元小学校教諭であるケイト・ブッシュのトリビュート・アクト、マンディ・ワトソンは正反対のアプローチを取るという。
「私は彼女のふりはしない。恥ずかしくて死んでしまうわ。ステージでの私はあくまでもマンディであって、音楽と私の旅について話します。パロディじゃないのよ。ケイトは自分の歌の中にキャラクターを宿していたから、私が何かするとしたら、そのキャラクターになりきることであって、決してケイトにはなりきらないの。ケイト・ブッシュは一人しかいないのよ」
とはいえ、時折ハプニングもあるという。
「日本からはるばるやって来た人がいました。彼は私をケイト・ブッシュだと思ったんだと思います。彼は私にプログラムにサインしてほしいと言ったので“幸せを願って、マンディ”と書きました。彼は、私が書いた私の名前をとても不思議そうに見ていました。彼が私をケイト・ブッシュだと思っているのかどうか、今でもわからないわ」
ザ・スミスのトリビュート・バンド、Frankly, the Smithsでモリッシー役を担当するスティーブン・スタッフォードは昼間は美術の教師をしているという。

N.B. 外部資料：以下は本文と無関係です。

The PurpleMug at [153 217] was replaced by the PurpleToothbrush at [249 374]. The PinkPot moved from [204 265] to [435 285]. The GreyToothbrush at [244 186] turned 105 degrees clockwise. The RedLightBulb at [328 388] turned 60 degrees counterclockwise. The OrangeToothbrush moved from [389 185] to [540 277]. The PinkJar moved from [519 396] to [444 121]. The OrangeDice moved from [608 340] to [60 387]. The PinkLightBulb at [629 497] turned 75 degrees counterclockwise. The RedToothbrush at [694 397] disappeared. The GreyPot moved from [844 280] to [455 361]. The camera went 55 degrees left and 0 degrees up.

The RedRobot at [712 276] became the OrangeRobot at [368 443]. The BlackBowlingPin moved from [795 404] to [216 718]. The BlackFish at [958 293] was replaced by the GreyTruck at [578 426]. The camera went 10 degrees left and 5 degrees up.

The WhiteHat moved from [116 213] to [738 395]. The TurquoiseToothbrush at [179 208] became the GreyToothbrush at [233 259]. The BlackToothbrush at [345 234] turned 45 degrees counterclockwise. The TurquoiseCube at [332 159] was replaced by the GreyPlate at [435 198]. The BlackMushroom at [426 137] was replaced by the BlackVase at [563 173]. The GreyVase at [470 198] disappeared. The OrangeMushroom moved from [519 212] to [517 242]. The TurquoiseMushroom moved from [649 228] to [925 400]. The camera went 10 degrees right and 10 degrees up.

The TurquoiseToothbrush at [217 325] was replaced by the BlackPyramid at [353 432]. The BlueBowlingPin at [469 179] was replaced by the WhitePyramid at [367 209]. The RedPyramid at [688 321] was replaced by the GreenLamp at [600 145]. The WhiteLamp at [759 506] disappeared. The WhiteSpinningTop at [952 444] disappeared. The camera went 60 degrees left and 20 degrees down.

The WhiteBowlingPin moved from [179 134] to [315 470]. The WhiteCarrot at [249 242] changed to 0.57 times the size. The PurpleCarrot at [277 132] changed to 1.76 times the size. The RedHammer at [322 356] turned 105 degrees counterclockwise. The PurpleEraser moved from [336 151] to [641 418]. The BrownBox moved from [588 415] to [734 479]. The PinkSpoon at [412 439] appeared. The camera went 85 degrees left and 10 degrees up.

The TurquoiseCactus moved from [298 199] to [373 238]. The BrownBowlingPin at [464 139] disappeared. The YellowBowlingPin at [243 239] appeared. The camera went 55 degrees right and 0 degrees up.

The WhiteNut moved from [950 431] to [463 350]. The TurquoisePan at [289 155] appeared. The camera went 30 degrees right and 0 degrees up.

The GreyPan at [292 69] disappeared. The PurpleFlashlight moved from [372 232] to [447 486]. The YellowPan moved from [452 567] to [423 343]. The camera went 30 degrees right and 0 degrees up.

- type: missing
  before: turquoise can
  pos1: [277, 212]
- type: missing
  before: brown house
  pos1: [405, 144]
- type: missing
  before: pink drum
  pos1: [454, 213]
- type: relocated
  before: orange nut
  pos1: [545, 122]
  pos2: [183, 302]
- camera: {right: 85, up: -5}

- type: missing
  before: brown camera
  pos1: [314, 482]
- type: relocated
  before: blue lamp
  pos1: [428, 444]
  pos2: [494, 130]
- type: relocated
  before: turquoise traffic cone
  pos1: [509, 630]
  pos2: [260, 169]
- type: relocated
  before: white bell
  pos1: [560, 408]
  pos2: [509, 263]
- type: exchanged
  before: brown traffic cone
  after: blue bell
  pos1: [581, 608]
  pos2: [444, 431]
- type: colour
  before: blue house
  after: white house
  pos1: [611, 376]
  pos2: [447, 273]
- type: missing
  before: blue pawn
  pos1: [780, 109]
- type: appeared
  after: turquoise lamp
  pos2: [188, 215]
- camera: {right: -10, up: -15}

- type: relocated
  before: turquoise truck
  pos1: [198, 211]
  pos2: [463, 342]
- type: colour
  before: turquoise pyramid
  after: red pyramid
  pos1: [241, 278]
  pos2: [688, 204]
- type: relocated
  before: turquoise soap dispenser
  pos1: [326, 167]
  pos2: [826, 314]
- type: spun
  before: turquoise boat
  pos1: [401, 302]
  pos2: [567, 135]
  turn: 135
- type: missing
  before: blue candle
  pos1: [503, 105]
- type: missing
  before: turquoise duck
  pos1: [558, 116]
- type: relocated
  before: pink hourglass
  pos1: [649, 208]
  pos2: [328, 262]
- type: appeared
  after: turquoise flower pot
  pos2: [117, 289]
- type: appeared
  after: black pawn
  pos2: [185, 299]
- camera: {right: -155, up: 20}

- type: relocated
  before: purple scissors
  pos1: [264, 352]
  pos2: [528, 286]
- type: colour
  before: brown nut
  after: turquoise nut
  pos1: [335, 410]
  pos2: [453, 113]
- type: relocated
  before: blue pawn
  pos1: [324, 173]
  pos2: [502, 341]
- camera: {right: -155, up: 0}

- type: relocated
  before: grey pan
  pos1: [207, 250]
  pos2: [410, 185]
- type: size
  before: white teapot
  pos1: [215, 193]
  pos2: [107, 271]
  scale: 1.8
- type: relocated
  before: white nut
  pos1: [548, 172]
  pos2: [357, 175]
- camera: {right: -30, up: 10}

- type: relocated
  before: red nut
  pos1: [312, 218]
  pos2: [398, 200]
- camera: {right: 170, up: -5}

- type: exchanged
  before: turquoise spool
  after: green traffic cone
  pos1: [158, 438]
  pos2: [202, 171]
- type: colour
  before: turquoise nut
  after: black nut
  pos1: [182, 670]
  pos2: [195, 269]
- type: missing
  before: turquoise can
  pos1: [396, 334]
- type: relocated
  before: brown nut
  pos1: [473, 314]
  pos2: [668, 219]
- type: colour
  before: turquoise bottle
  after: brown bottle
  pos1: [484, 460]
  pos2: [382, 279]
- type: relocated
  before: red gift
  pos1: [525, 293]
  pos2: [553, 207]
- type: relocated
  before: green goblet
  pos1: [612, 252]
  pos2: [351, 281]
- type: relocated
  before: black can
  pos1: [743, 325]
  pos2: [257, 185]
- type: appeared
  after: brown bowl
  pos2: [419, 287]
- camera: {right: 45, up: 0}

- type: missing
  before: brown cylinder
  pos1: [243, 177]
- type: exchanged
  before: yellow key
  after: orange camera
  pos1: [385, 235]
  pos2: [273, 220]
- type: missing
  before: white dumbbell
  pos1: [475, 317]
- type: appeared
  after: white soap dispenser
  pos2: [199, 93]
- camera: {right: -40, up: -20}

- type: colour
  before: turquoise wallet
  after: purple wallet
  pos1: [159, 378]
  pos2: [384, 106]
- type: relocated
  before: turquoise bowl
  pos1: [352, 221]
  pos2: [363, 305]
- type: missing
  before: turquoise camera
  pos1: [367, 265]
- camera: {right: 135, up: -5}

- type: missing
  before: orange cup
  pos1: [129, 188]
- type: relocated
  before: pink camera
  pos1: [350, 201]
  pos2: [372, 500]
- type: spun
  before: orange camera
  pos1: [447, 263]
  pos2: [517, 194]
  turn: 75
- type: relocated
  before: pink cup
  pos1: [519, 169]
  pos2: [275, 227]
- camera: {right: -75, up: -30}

「僕はシャイでぎこちなくて不器用だから、モリッシーは僕にぴったりなんだ。他の人の真似をしようなんて考えられない。他の誰かになりきっているなんて不思議だけど、とても自然な感じがする。モリッシーでいるときのほうが、自分らしく感じられるんだ。パロディにはなりたくない。紙一重なんだけどね」
トリビュート・バンドのハッピー・モンデーズでベズを演じているピーター・ストレットンは、フリーキーなダンサーという役柄をすっかり気に入り、偽ベズとしての自伝まで書いているという。「(刑務所に)7日間入ったんだ。7日間ね。罰金の未払いでね」。とはいえ、ストレットンはドラッグをやったことはありません。「みんなこう言うんだ。“ほら、これをちょっと飲めよ”。“いや”と言うと、“君はあまりいいベズじゃないね ”と言われるんだよ」。ハッピー・モンデーズは過去に本物のベズと共演しています。